- Exercise goal -
Only the lines from the start of the data through the line with "Sympathomimetic Amines: Concomitant" belong in the copy. Restate them word for word, minus the pictures.

(Available data begins)

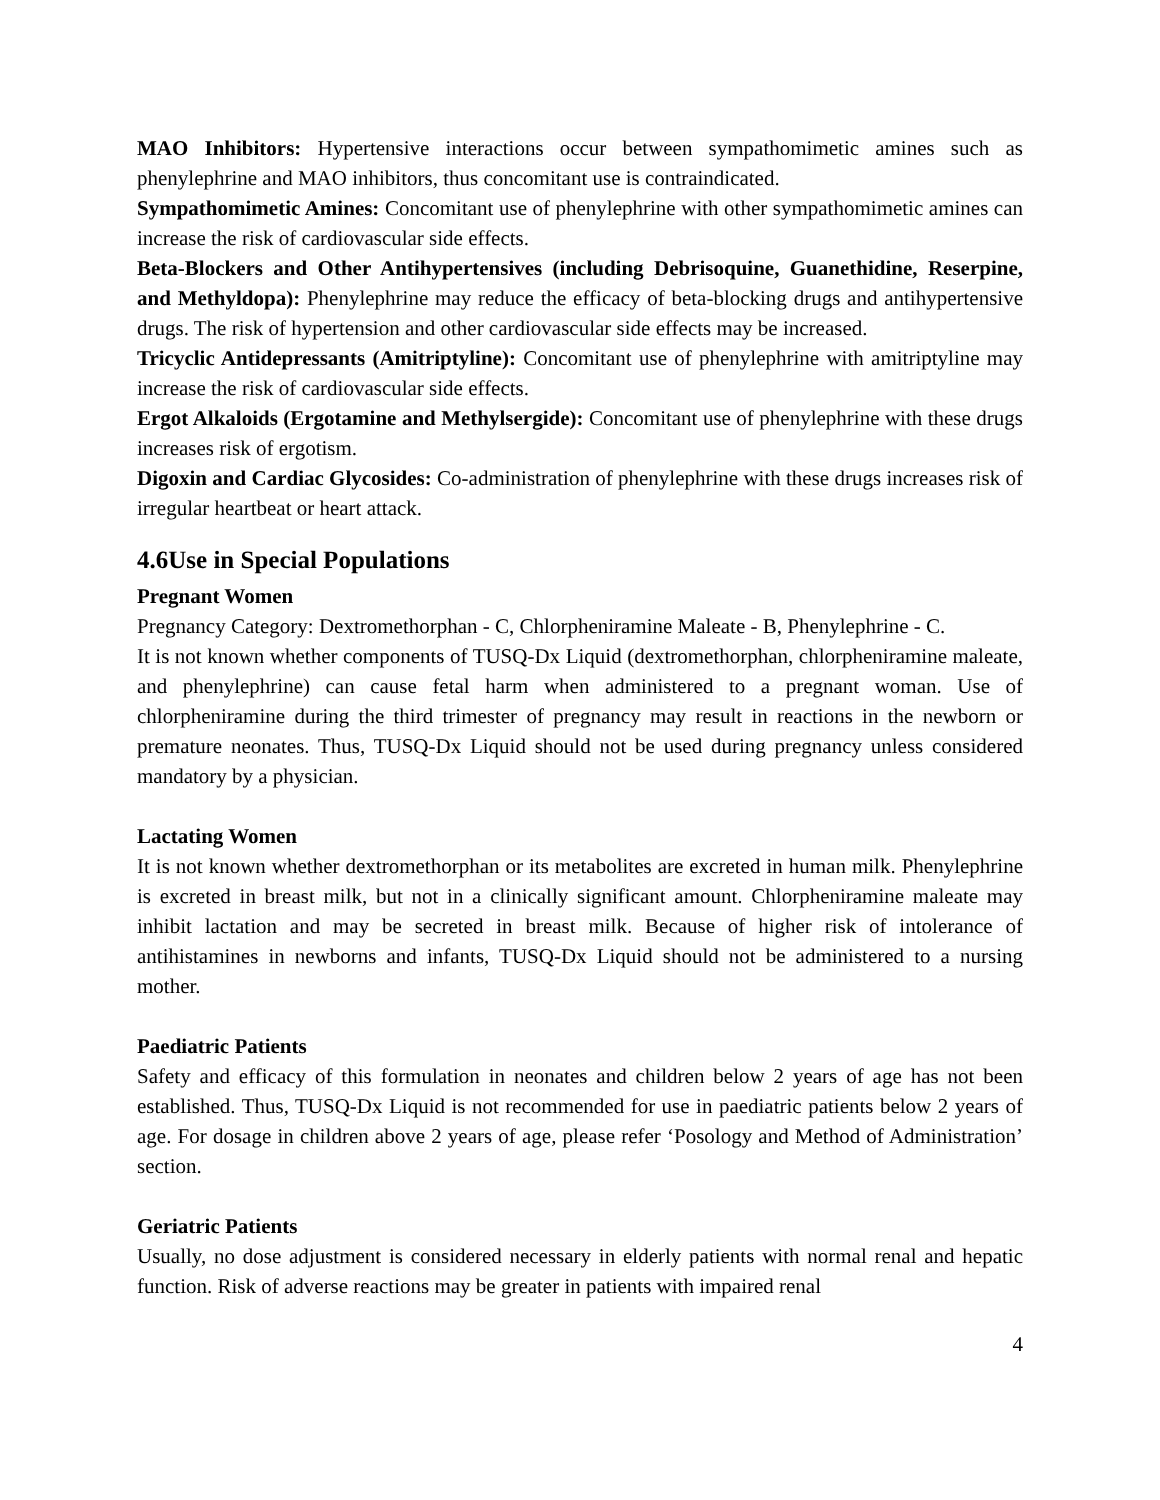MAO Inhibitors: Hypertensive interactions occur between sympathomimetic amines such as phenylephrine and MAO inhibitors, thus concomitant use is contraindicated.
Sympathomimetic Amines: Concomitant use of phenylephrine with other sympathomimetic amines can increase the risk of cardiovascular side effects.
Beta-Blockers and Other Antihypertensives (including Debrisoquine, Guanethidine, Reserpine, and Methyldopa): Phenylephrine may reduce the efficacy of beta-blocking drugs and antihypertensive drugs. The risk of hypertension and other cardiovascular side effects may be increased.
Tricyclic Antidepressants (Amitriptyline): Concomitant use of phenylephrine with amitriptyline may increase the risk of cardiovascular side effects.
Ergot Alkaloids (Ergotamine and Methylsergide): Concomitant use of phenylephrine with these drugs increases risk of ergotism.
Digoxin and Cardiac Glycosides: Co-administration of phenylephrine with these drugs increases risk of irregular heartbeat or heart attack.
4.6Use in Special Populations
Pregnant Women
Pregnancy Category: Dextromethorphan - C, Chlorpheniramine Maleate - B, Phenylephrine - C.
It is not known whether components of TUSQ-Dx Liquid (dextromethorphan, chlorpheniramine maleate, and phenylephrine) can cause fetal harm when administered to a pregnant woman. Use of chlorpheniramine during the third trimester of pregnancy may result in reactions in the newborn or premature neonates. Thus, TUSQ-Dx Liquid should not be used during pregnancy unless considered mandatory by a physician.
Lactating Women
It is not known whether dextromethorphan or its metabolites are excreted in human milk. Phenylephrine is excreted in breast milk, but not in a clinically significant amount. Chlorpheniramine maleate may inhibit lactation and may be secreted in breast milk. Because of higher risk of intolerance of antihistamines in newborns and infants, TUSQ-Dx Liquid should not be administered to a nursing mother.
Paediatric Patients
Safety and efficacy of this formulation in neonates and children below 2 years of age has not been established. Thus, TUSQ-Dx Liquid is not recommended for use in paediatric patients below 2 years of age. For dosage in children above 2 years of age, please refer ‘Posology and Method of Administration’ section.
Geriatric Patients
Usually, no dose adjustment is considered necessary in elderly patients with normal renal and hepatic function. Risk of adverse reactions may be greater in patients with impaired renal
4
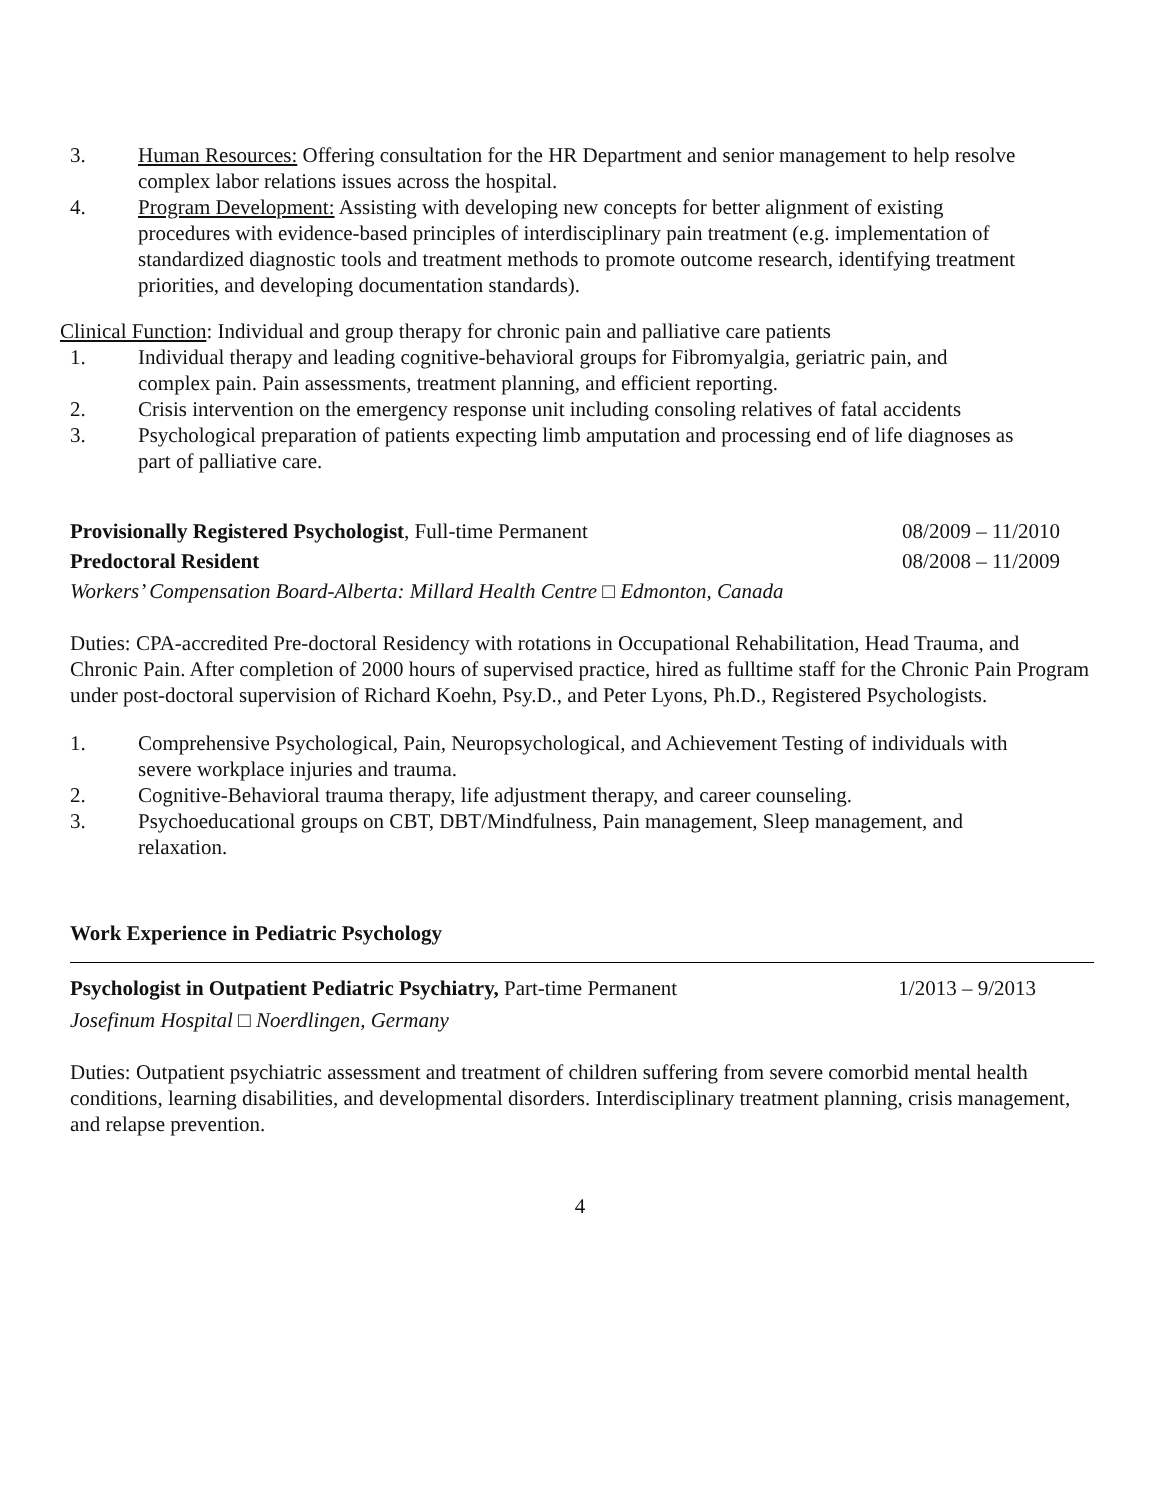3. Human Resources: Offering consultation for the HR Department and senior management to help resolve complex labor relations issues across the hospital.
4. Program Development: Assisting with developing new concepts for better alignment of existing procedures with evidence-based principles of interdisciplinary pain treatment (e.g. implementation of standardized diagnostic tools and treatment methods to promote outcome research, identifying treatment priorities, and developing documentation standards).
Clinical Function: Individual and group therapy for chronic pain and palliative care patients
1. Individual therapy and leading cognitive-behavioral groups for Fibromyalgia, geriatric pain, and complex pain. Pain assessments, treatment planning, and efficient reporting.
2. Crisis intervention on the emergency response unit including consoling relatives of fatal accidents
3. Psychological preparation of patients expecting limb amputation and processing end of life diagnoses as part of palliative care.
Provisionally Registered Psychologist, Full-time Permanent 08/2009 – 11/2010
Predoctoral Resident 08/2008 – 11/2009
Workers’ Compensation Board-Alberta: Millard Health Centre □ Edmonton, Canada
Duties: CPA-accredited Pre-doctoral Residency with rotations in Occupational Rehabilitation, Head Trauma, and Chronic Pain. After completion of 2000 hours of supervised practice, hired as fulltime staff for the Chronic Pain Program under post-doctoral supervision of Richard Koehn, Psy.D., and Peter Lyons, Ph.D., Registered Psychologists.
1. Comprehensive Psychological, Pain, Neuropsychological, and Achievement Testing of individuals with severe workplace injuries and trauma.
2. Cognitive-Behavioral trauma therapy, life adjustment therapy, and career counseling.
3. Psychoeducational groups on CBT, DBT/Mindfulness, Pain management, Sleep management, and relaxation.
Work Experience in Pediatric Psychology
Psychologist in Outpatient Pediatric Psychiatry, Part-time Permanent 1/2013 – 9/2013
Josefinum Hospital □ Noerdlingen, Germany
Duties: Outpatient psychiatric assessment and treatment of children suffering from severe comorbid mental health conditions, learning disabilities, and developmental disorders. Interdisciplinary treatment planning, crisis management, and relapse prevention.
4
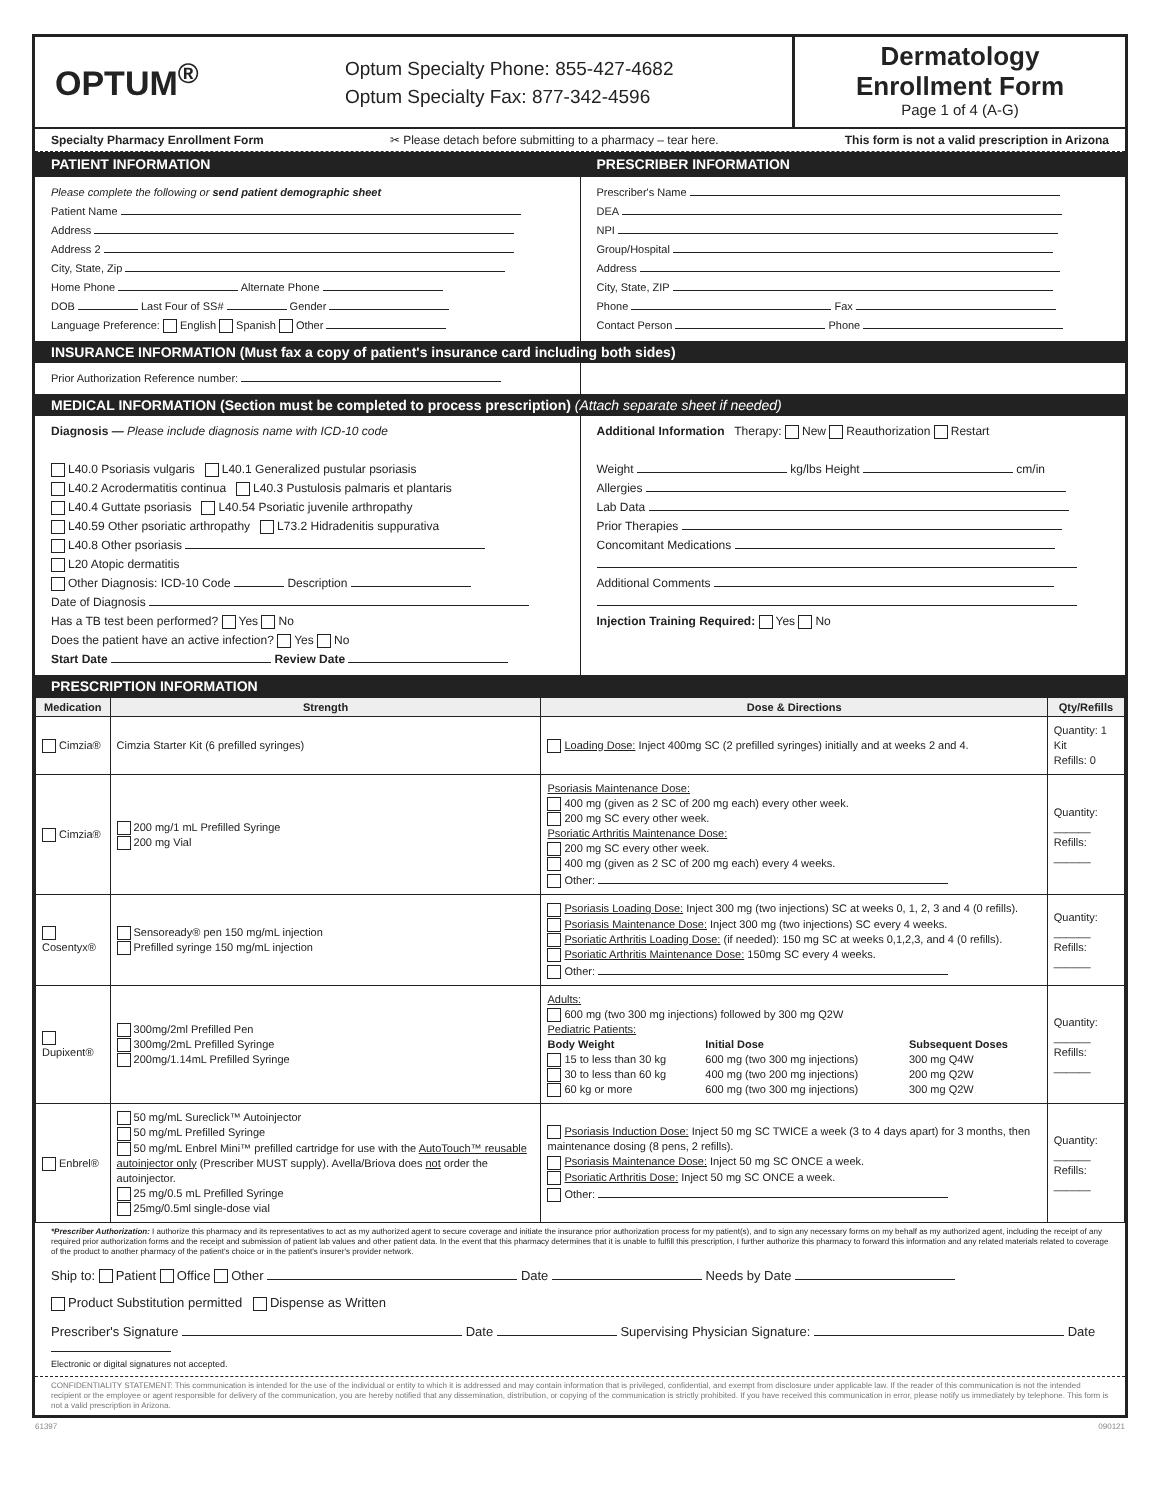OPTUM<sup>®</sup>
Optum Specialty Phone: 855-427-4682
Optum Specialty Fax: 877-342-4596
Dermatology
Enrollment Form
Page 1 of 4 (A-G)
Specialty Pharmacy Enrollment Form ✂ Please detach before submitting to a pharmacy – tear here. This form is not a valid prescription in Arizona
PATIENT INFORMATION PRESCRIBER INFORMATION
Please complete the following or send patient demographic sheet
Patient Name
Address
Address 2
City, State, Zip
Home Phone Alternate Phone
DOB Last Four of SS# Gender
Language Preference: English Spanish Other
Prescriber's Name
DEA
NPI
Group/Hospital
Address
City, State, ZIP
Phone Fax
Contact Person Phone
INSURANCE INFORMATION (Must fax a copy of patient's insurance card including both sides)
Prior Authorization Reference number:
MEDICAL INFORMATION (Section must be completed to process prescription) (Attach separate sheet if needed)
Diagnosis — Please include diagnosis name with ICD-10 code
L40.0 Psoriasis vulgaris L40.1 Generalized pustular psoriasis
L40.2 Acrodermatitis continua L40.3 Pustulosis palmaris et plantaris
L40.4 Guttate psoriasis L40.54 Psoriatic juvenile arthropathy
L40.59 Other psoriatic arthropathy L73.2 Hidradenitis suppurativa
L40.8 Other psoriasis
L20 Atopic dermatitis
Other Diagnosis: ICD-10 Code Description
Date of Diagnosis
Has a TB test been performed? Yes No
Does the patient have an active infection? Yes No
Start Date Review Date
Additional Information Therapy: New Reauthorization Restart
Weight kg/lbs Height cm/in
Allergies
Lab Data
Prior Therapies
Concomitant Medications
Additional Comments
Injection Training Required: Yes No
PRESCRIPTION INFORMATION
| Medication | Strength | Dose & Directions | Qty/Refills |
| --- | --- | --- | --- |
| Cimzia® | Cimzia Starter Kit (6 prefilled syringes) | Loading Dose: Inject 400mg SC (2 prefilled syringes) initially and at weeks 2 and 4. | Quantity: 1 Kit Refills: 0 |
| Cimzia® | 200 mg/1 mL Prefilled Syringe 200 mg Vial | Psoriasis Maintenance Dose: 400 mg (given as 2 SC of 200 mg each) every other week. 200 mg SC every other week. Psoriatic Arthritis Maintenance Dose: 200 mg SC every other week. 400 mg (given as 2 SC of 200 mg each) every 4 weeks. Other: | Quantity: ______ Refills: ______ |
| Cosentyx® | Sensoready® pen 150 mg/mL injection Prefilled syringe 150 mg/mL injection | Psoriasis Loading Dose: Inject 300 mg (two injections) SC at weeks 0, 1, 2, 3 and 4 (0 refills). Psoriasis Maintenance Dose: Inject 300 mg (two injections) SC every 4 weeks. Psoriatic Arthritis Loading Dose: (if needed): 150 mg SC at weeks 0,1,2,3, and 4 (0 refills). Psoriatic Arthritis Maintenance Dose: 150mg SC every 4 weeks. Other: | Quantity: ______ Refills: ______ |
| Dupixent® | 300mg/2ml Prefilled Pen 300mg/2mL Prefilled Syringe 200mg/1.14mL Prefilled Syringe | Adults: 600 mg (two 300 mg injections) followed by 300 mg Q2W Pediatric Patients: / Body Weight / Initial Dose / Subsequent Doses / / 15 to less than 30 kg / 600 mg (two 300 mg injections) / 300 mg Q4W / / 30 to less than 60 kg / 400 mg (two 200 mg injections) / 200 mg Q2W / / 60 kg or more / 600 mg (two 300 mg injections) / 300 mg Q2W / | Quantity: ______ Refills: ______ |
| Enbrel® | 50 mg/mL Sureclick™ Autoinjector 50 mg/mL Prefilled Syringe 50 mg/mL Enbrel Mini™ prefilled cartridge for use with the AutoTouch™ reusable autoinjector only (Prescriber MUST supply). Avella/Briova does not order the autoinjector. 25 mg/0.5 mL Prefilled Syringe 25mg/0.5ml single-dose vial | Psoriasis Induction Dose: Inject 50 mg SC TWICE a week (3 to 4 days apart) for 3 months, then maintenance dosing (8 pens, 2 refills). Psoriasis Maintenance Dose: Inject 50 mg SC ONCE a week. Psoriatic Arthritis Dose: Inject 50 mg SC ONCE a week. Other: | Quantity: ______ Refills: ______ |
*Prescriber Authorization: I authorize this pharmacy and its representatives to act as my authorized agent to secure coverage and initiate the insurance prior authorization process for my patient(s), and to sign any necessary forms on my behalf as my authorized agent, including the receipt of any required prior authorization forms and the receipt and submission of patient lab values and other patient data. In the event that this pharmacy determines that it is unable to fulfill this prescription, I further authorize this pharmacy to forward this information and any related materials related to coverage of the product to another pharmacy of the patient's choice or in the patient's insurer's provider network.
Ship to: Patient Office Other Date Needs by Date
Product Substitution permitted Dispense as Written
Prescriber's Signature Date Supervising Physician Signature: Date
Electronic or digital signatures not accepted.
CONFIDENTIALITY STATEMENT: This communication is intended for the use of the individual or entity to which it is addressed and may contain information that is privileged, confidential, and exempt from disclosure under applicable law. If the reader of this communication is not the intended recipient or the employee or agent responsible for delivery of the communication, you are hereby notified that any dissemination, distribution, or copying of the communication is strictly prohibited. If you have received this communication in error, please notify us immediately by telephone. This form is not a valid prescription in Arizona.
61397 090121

(Available data ends)

- Written answer -
MAO Inhibitors: Hypertensive interactions occur between sympathomimetic amines such as phenylephrine and MAO inhibitors, thus concomitant use is contraindicated.
Sympathomimetic Amines: Concomitant use of phenylephrine with other sympathomimetic amines can increase the risk of cardiovascular side effects.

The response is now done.